┌──
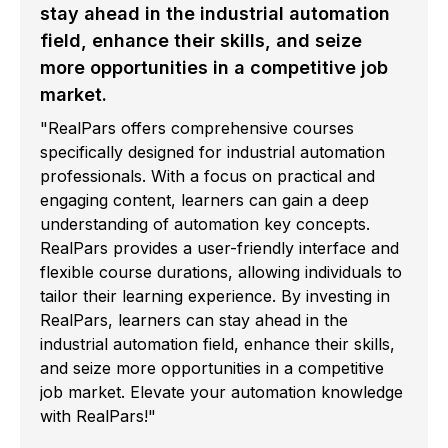
stay ahead in the industrial automation
field, enhance their skills, and seize
more opportunities in a competitive job
market.
"RealPars offers comprehensive courses
specifically designed for industrial automation
professionals. With a focus on practical and
engaging content, learners can gain a deep
understanding of automation key concepts.
RealPars provides a user-friendly interface and
flexible course durations, allowing individuals to
tailor their learning experience. By investing in
RealPars, learners can stay ahead in the
industrial automation field, enhance their skills,
and seize more opportunities in a competitive
job market. Elevate your automation knowledge
with RealPars!"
└──
## WHAT YOU SHOULD DO
Could you please return the entries above exactly, minus the pictures?

## RESPONSE BOX
stay ahead in the industrial automation
field, enhance their skills, and seize
more opportunities in a competitive job
market.
"RealPars offers comprehensive courses
specifically designed for industrial automation
professionals. With a focus on practical and
engaging content, learners can gain a deep
understanding of automation key concepts.
RealPars provides a user-friendly interface and
flexible course durations, allowing individuals to
tailor their learning experience. By investing in
RealPars, learners can stay ahead in the
industrial automation field, enhance their skills,
and seize more opportunities in a competitive
job market. Elevate your automation knowledge
with RealPars!"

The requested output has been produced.